Walter (Beau Bridges) runs a private charter and can get Alex and Ben to Denver, no problem. Or so he claims. Just say the word!
Word.
But, when something goes terribly wrong – or in other words, never fly in a plane without a co-pilot – our passengers, Alex and Ben find themselves surviving in the depths of the Rocky Mountains.
As the camera pans the majesty of Mother Nature, we are reminded of her brutal voice. We are very small in the massive wilderness.
At a loss for sense of time, and as reality of their situation marinates in their meager existence, Alex and Ben find themselves coping with the emotions of shock, denial, hunger – even humor – and finally fear of the unknown. But, they also find something else….

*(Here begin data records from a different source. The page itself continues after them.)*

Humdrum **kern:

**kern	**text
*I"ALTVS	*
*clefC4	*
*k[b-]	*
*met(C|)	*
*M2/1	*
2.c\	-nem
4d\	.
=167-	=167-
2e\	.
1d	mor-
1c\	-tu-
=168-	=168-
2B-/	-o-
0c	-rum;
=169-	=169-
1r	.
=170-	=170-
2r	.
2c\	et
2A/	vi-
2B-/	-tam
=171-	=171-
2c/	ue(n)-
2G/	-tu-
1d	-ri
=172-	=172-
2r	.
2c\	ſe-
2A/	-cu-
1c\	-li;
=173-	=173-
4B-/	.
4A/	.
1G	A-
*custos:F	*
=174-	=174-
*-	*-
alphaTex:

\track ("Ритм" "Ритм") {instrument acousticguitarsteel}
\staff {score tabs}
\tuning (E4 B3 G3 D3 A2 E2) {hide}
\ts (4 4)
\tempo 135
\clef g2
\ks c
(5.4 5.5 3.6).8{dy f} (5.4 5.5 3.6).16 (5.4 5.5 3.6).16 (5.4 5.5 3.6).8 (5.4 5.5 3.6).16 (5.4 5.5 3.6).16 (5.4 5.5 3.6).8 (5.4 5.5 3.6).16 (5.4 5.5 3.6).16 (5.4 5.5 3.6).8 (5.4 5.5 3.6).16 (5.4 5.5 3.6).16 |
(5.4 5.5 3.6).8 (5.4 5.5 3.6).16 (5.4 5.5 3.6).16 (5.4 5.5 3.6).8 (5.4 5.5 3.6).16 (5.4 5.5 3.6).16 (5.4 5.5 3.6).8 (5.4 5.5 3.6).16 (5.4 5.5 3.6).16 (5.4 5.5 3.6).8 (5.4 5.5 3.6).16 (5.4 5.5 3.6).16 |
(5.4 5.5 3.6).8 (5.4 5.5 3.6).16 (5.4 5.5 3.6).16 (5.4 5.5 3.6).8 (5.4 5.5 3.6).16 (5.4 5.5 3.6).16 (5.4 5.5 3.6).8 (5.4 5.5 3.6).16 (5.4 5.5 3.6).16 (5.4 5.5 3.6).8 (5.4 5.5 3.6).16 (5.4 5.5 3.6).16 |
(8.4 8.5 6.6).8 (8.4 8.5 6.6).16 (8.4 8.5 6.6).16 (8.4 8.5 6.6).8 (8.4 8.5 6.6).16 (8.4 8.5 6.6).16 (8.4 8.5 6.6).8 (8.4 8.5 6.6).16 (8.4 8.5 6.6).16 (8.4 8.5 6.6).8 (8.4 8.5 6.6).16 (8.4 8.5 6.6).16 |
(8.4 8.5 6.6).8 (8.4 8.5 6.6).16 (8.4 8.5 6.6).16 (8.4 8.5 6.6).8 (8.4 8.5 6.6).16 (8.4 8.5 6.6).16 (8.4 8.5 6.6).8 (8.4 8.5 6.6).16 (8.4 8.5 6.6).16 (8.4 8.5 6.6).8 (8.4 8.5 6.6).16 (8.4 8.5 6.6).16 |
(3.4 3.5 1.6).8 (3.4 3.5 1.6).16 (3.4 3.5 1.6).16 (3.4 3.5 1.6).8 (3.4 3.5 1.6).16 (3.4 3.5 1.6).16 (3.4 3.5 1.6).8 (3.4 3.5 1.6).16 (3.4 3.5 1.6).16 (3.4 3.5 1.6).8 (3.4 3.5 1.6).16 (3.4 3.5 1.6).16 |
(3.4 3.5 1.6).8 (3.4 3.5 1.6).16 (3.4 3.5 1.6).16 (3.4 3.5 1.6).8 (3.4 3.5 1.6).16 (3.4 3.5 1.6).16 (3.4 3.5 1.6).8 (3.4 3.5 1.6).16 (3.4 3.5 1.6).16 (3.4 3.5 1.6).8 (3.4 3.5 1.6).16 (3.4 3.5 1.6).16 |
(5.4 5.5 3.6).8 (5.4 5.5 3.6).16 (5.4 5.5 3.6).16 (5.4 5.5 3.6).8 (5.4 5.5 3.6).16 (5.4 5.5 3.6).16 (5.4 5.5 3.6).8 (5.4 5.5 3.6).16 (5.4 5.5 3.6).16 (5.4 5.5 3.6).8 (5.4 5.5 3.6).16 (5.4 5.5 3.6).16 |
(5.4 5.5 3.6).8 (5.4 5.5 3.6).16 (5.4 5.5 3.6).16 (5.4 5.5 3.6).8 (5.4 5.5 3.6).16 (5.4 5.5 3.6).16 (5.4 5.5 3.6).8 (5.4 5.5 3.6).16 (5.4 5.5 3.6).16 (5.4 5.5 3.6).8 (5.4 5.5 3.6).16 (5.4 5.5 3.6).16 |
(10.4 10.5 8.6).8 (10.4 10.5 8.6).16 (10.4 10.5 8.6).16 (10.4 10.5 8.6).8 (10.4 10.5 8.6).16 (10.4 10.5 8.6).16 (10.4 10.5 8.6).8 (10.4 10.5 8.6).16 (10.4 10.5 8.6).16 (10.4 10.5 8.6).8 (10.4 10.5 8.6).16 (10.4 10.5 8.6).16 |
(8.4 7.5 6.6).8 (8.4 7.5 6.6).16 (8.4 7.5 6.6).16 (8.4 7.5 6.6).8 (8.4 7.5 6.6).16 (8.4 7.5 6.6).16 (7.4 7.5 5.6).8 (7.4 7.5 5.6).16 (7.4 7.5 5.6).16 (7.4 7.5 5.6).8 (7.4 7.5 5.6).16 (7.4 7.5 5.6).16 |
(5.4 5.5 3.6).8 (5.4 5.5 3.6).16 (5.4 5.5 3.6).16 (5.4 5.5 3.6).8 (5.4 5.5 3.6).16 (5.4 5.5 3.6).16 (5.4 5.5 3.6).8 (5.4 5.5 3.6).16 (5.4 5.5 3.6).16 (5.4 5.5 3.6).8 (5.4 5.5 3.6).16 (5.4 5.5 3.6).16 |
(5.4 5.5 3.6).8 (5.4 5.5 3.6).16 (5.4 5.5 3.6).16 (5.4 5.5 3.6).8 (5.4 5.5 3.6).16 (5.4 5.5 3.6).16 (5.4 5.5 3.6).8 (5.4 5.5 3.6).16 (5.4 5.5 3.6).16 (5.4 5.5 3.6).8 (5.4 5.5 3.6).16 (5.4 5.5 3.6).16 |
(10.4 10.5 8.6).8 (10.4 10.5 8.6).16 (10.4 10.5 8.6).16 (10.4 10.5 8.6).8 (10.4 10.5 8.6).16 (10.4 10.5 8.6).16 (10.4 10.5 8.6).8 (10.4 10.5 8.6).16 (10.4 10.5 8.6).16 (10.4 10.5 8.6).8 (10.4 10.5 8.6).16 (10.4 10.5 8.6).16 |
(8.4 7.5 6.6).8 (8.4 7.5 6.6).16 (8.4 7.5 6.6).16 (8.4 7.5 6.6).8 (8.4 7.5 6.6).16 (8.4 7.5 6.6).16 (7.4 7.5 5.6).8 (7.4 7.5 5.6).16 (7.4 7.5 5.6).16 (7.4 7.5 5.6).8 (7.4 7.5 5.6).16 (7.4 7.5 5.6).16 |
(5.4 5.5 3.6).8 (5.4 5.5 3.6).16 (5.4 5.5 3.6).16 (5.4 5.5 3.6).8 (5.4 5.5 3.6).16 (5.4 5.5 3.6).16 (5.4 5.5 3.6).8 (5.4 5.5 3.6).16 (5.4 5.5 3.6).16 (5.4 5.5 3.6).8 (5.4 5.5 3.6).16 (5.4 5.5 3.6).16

It’s the fact that they might die together. Two complete strangers. This might be the most intimate experience two people can share; let alone two people with little knowledge of the other. There’s little judgement of the other in times of desperation. There’s also not enough time to ponder and assess good qualities and bad.
Have you ever bonded with someone during a vulnerable situation…breaking down on the side of a road, a turbulence in an airplane, a neighbor who snow plows out your car when you’re stranded in a blizzard, arms waving overhead, in zero-visibility? In that moment, that person is all that exists. They’re your hero. And then, problem solved…life goes back to normal.
As the two navigate storms, nostril-freezing temps and mountain lions, their uncommon bond also reflects a certain fear of going back to the ‘real’ world without each other. What then?
In PTSD (Post-Traumatic Stress Disorder) comes all types of emotions that only two survivors can understand. There’s an incubation, like on the inside of a snow globe as the rest of the world stays on its exterior. And that’s where this movie’s strength rises to its romantic occasion. Can the two live without one another in the aftermath?
See if the chemistry of Winslet and Elba can endure, and definitely see this movie.